Saying Goodbye

I don’t miss much about Christianity.

I don’t miss the hypocrisy, the encouragement to base your treatment of others on what you perceive the eternal impact of their current actions to be, the never-ending questions, the denial of basic human desires: sex, self esteem, adventure, abandon.

I don’t miss going to church, standing around afterwards and gossiping about your fellow saints in the name of “righteous concern.”

I can’t imagine fitting all that I am inside the box that religion forced me to survive in. I could barely breathe when I believed Christ was the only source of oxygen… now that I’m free to fill my lungs with the vastness of the World’s truths, how could I waste a moment longing to be constricted again?

I can’t.

I don’t.

I’ve put away my old beliefs. Behold, I am new.

I say these things. I believe these things.

I am content with the choices I’ve made and the people I’ve left who look for life in an empty tomb and wait for their Salvation and validation to descend from the clouds.

And then days like Wednesday happen ~

The building was brick, as many of god’s houses seem to be. The air conditioning and muted organ music hummed quietly in the background, a perfect harmony to the somber, “I’m sorry’s” and “the last time I saw him” ‘s.

My only thoughts were for my father, who to this point had seemed so strong in the face of losing his own. I didn’t know when or if he would finally break now that the last goodbyes were to be publically and officially pronounced, but I had a foreign sense of urgency to make sure he knew I was there.

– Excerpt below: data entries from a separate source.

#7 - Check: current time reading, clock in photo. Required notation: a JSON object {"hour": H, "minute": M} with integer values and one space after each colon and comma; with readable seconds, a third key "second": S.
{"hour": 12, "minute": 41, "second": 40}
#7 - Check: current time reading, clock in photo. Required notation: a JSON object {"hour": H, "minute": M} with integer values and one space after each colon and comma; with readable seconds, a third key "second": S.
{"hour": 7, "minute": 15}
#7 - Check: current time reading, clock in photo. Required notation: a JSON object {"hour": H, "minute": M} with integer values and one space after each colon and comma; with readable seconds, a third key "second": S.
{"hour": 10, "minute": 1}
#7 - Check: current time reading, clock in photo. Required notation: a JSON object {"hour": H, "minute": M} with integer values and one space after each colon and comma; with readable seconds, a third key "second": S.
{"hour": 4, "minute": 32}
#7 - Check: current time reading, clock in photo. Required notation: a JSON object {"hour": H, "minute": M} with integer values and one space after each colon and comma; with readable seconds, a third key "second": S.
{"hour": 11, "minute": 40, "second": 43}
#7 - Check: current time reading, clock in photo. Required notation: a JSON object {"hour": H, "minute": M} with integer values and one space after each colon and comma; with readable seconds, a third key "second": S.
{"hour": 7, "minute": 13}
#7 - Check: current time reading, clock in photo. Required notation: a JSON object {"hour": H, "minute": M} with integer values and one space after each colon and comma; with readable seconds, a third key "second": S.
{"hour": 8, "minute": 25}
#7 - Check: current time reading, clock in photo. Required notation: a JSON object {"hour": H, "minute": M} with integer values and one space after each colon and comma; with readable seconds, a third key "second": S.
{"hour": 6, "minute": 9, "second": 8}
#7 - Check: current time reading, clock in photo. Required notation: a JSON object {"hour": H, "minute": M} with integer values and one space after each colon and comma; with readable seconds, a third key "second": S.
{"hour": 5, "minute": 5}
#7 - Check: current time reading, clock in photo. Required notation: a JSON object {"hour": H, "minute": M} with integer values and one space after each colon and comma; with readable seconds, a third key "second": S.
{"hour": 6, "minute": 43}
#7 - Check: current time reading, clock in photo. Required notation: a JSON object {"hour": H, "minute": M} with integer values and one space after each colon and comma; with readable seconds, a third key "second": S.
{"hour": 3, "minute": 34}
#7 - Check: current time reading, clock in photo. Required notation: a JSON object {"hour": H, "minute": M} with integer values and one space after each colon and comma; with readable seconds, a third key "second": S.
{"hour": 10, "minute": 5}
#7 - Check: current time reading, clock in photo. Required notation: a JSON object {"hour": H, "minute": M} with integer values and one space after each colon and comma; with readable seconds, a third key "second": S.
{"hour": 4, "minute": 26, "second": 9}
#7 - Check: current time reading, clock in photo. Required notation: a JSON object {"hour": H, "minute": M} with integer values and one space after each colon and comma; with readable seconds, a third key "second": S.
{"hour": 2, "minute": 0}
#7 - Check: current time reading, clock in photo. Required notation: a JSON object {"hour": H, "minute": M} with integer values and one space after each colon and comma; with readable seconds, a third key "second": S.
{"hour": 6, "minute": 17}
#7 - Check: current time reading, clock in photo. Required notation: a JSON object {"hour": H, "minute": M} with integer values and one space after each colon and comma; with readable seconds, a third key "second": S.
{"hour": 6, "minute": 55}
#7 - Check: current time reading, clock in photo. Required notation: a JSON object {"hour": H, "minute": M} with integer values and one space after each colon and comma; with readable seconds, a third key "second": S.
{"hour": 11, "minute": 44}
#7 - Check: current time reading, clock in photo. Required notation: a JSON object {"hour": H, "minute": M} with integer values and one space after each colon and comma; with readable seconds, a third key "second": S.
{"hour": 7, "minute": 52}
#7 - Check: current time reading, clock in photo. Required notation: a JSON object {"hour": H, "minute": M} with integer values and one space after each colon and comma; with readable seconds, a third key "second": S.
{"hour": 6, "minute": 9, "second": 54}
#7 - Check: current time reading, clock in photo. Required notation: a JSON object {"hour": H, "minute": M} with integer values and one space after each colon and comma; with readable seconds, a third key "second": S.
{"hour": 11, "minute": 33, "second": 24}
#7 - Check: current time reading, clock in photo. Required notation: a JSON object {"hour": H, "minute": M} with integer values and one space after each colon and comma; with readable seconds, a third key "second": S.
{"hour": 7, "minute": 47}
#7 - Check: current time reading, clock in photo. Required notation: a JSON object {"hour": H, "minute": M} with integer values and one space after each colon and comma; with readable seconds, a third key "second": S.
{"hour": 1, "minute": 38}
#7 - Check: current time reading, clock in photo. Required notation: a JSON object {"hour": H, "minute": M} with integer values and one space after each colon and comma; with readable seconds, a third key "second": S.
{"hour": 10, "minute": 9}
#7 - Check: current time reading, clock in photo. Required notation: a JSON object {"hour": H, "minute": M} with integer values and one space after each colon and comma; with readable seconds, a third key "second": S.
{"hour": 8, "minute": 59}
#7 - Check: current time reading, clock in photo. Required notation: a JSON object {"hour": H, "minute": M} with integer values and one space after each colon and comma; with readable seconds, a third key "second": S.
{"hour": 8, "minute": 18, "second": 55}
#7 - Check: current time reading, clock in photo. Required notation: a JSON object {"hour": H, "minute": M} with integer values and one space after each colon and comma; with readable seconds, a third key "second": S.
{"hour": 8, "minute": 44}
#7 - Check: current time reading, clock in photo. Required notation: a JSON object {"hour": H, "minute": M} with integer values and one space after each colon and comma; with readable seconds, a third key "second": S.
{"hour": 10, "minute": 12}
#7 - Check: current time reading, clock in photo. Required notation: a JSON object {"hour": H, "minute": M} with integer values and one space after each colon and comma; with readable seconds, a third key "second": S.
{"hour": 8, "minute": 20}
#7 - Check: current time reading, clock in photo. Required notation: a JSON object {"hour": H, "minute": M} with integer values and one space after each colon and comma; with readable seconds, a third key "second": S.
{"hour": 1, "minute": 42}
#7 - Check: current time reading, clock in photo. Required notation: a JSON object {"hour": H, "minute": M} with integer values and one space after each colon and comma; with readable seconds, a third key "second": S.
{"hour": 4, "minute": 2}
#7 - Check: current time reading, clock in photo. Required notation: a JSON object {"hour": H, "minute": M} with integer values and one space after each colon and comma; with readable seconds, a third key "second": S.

Ignoring every impulse I’d fought so hard to hone – I entered the sanctuary and found him at the head of the aisles. My need was satisfied, he knew and appreciated I was there, and was still holding it together.  Only when this mission, the only I’d had on my mind, was completed did I stop and assess what was actually about to happen.

I was in a church. I was about to take part in a Lutheran memorial  service for my grandfather who died believing I was a lost soul. Surrounded by people who still hold the confines of a 1,520 page novel to be worth living and dying for, I grasped for my mother – my only known ally in sight.

Although marginally sad, I  brought no tissues believing I had no tears to shed. Five minutes into the service renegade tears were streaming down my face, uncontrollable, regardless of what safe mental topic I tried to fight them with.

I was mourning with the rest of the congregation – but not the loss of a grandfather, father, husband, friend. Mine was the grief of a child with no hope. The gaping chest wound that had been slowly healing from the moment  Truth  ripped Faith from my chest four years ago was being torn open fresh with each verse of  “comfort” scripture, and every note of the familiar hymns. When the pastor read the ancient passage, “And God shall wipe every tear from their eyes,” it took every ounce of self-control not to sob.

Living  a life free of Christ brings me a daily peace I never would have imagined possible while still locked in its grip four years ago…but peace at the end of a life?  Mine or anyone else’s?  Hope is nowhere to be found. A life free of Christ means goodbyes are final. Goodbyes are forever. There is no mystical realm in which we’ll meet again, the only tears tears of joy. There is no place where pain, fear, imperfections, sadness, and illness are absent.

I knew I should be paying closer attention to the service, but as the salty wetness seeped through the front of my dress, my mind raced with memories – painful memories – the easiest to recall, and the strongest defense against the onslaught of desire for my old beliefs.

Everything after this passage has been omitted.